Closed dselivanov closed 7 years ago

dselivanov commented 7 years ago

This is not an issue, but a more a question. I'm trying to solve large, but very sparse problem. Number of features ~ 3 - 8 millions and number of samples > 50 millions. Honestly speaking, I'm working on this: https://kaggle.com/c/outbrain-click-prediction. I tried several solvers and seems the only suitable is vanilla SGD. All other are much slower. Is it true? I have feeling that FTRL should be at least same order of speed, but seems it is much slower (~10x). Is it true? Which solver can you suggest? Which solvers support updates? (for the first look seems they all support "mini-batch" update)

evanwang1990 commented 7 years ago

I think FTRL and TDAP solver's convergence speed is faster than SGD, that means they need less iterations to get the same performance than SGD while they will cost much more time to update parameters every iteration than SGD. I use fwmr_segfault.rds to have a test, SGD needs about 3e6 iterations to get 0.76 of AUC while FTRL just needs 2e5 iterations.

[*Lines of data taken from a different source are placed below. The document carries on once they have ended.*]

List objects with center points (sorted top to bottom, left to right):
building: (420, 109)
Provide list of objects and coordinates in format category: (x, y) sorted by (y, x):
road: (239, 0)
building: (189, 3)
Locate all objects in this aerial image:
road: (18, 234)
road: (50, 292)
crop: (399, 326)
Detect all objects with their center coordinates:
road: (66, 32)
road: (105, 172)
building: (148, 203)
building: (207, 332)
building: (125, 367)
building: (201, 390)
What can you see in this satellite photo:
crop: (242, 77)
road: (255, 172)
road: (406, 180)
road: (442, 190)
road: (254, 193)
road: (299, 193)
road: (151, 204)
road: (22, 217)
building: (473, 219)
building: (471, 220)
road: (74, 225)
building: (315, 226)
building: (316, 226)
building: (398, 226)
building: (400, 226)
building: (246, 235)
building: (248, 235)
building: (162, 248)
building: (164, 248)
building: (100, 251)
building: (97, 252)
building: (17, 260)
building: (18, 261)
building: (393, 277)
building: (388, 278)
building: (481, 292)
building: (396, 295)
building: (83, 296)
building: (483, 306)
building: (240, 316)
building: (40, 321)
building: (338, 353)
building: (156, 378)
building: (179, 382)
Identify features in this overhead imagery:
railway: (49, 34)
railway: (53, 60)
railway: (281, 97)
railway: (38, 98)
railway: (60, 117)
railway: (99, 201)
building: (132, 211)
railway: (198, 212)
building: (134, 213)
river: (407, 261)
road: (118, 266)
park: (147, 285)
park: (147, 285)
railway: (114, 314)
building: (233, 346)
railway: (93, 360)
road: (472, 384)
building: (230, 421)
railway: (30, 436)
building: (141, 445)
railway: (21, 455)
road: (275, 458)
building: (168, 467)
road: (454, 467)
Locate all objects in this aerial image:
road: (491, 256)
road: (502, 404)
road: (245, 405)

control_lst = list(track.control(step_size = 5000000),
                   solver.control(solver =SGD.solver(random_step = 10, learn_rate = 1e-5)
                                  ,max_iter = 500000000),
                   model.control( factor.number = 2, v.init_stdev = 0.01))

control_lst = list(track.control(step_size = 2000),
                   solver.control(solver =FTRL.solver(random_step = 10)
                                  ,max_iter = 200000),
                   model.control( factor.number = 2, v.init_stdev = 0.01))
dselivanov commented 7 years ago

Thank you very much for advise. I have feeling that in my case algorithm will benefit more from seeing more data. But I can be wrong. Can you also give me an idea what is the random_step parameter? and other parameters I guess that for FTRL alpha_w = 0.1 alpha_v = 0.1 beta_w = 1.0 beta_v = 1.0 reflect learning rates and "beta" parameter for original FTRL regression, but for feature interactions and features. alpha_w = 0.1 alpha_v = 0.1 are learning rates for TDAP solver and gamma is "time" decay ?

evanwang1990 commented 7 years ago

the row number of observation used in the (i+1)th iteration R{i+1} = R{i} + t, t is randomly selected from [1,random_step]

dselivanov commented 7 years ago

Closing this, thanks for help. Will provide some feedback soon. Really great to have such package in R.